4. Der Antragsteller wird als Vorsitzender der Mitarbeitervertretung dadurch im Sinne des § 19 Abs. 1 Satz 2 MVG.EKD benachteiligt, dass er "analog" an einer für einen anderen Bereich der Dienststelle bestehenden Zeiterfassungsregelung als Einziger der (Teil-)Einrichtung, in der er tätig ist, und als einziger von dieser (Teil-)Einrichtung entsprechenden zwei weiteren (Teil-)Einrichtungen, teilnehmen muss.
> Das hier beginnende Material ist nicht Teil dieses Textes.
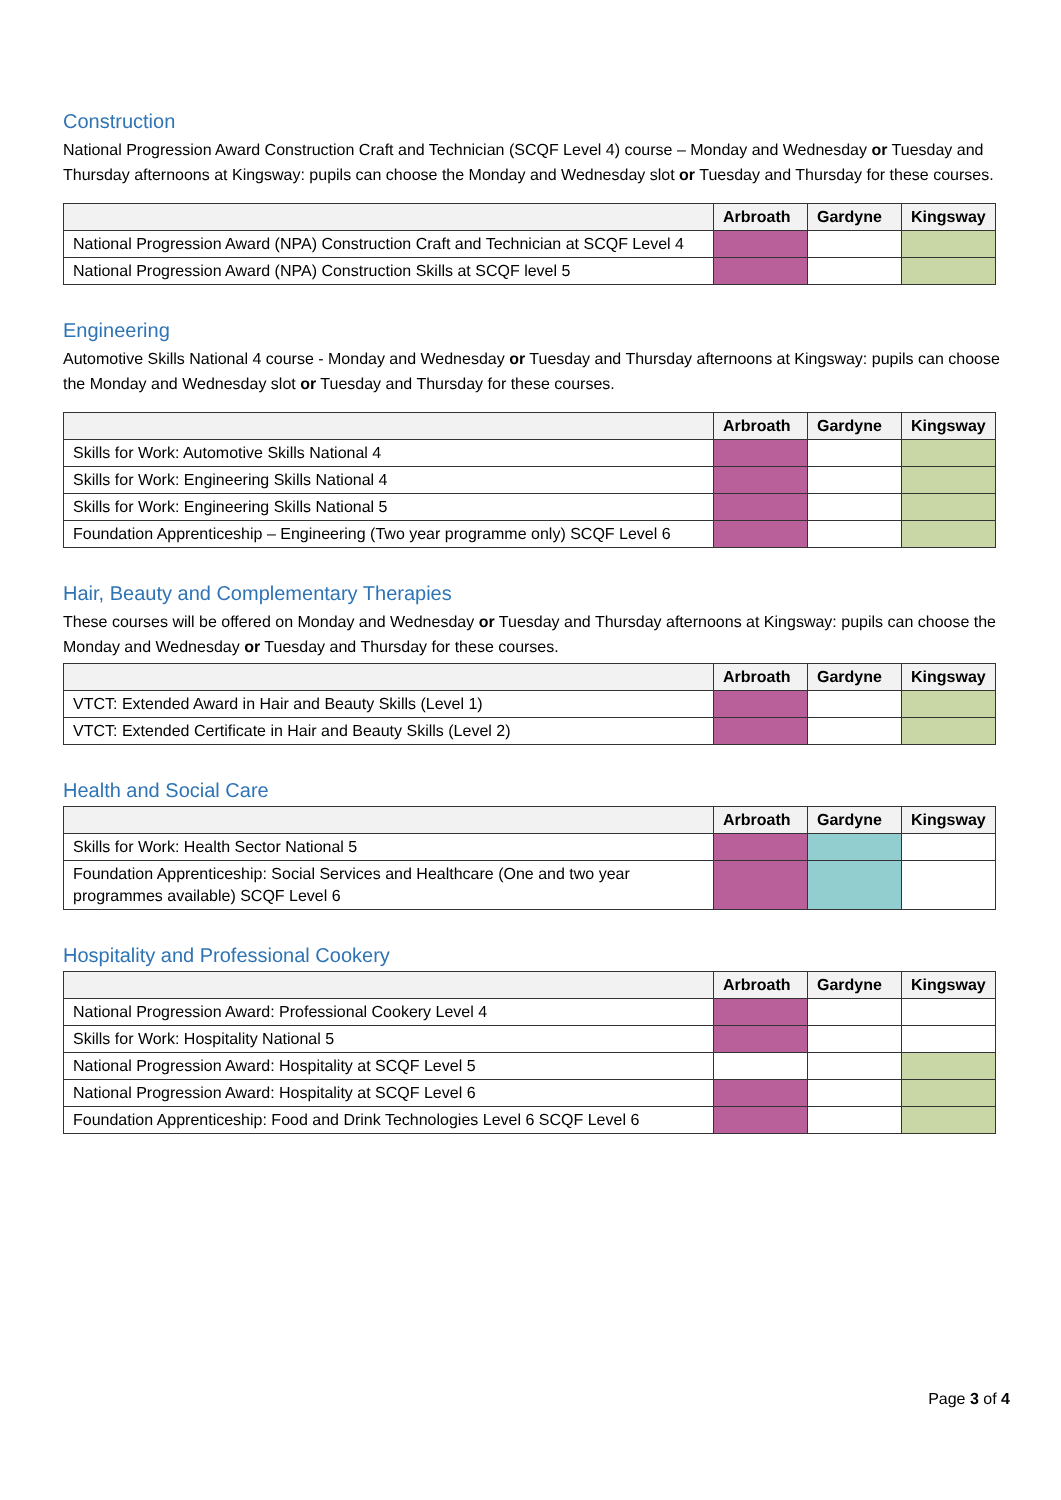Construction
National Progression Award Construction Craft and Technician (SCQF Level 4) course – Monday and Wednesday or Tuesday and Thursday afternoons at Kingsway: pupils can choose the Monday and Wednesday slot or Tuesday and Thursday for these courses.
| | Arbroath | Gardyne | Kingsway |
| --- | --- | --- | --- |
| National Progression Award (NPA) Construction Craft and Technician at SCQF Level 4 | | | |
| National Progression Award (NPA) Construction Skills at SCQF level 5 | | | |
Engineering
Automotive Skills National 4 course - Monday and Wednesday or Tuesday and Thursday afternoons at Kingsway: pupils can choose the Monday and Wednesday slot or Tuesday and Thursday for these courses.
| | Arbroath | Gardyne | Kingsway |
| --- | --- | --- | --- |
| Skills for Work: Automotive Skills National 4 | | | |
| Skills for Work: Engineering Skills National 4 | | | |
| Skills for Work: Engineering Skills National 5 | | | |
| Foundation Apprenticeship – Engineering (Two year programme only) SCQF Level 6 | | | |
Hair, Beauty and Complementary Therapies
These courses will be offered on Monday and Wednesday or Tuesday and Thursday afternoons at Kingsway: pupils can choose the Monday and Wednesday or Tuesday and Thursday for these courses.
| | Arbroath | Gardyne | Kingsway |
| --- | --- | --- | --- |
| VTCT: Extended Award in Hair and Beauty Skills (Level 1) | | | |
| VTCT: Extended Certificate in Hair and Beauty Skills (Level 2) | | | |
Health and Social Care
| | Arbroath | Gardyne | Kingsway |
| --- | --- | --- | --- |
| Skills for Work: Health Sector National 5 | | | |
| Foundation Apprenticeship: Social Services and Healthcare (One and two year programmes available) SCQF Level 6 | | | |
Hospitality and Professional Cookery
| | Arbroath | Gardyne | Kingsway |
| --- | --- | --- | --- |
| National Progression Award: Professional Cookery Level 4 | | | |
| Skills for Work: Hospitality National 5 | | | |
| National Progression Award: Hospitality at SCQF Level 5 | | | |
| National Progression Award: Hospitality at SCQF Level 6 | | | |
| Foundation Apprenticeship: Food and Drink Technologies Level 6 SCQF Level 6 | | | |
Page 3 of 4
Die Dienststellenleitung hat die Teilnahme an der elektronischen Zeiterfassung damit begründet, dass die zweifelsfreie, also technische Erfassung der Arbeitszeit des Antragstellers im Hinblick auf die Refinanzierung seiner Tätigkeit erforderlich sei. Dem vermag der Senat nicht zu folgen. Denn es ist nach wie vor davon auszugehen, dass es sich um eine herausgreifende Kontrolle des Vorsitzenden der Mitarbeitervertretung handelt. Die herausgreifende Kontrolle der festliegenden Arbeitszeiten des Vorsitzenden der Mitarbeitervertretung ohne besondere konkrete Anhaltspunkte oder ohne einen auf Tatsachen gestützten Verdacht, etwa hinsichtlich nicht mit tatsächlicher Arbeit in der Migranten-Beratungsstelle ausgefüllter Arbeitsstunden, und außerhalb einer Stichprobenregelung verstößt gegen § 19 Abs. 1 Satz 2 MVG.EKD. Es ist zwar nachvollziehbar, dass die Erfassung der Arbeitszeit des Antragstellers in der Migranten-Beratungsstelle im Hinblick auf die Refinanzierung seiner Tätigkeit erforderlich ist. Die elektronische Zeiterfassung, die dem Antragsteller angesonnen ist, richtet sich aber ausschließlich und herausgreifend gegen den Vorsitzenden der Mitarbeitervertretung. Denn die anderen Mitarbeiter in der Migranten-Beratungsstelle und die Mitarbeiter von zwei weiteren der Teileinrichtung, in der der Antragsteller arbeitet, vergleichbaren (Teil-)Einrichtungen waren und sind nicht gehalten, an der elektronischen Zeiterfassung teilzunehmen. Hinzu kommt, dass nicht deutlich gemacht wurde, auch nicht in der mündlichen Verhandlung vor dem Senat, warum nicht etwa handschriftliche Aufschriebe ausreichen; es ist nicht vorgetragen, dass die Refinanzierer handschriftliche Aufzeichnungen nicht anerkennen. Und wenn schriftliche Nachweise Manipulationen zugänglich sein sollen, ist das für die elektronische Zeiterfassung auch der Fall.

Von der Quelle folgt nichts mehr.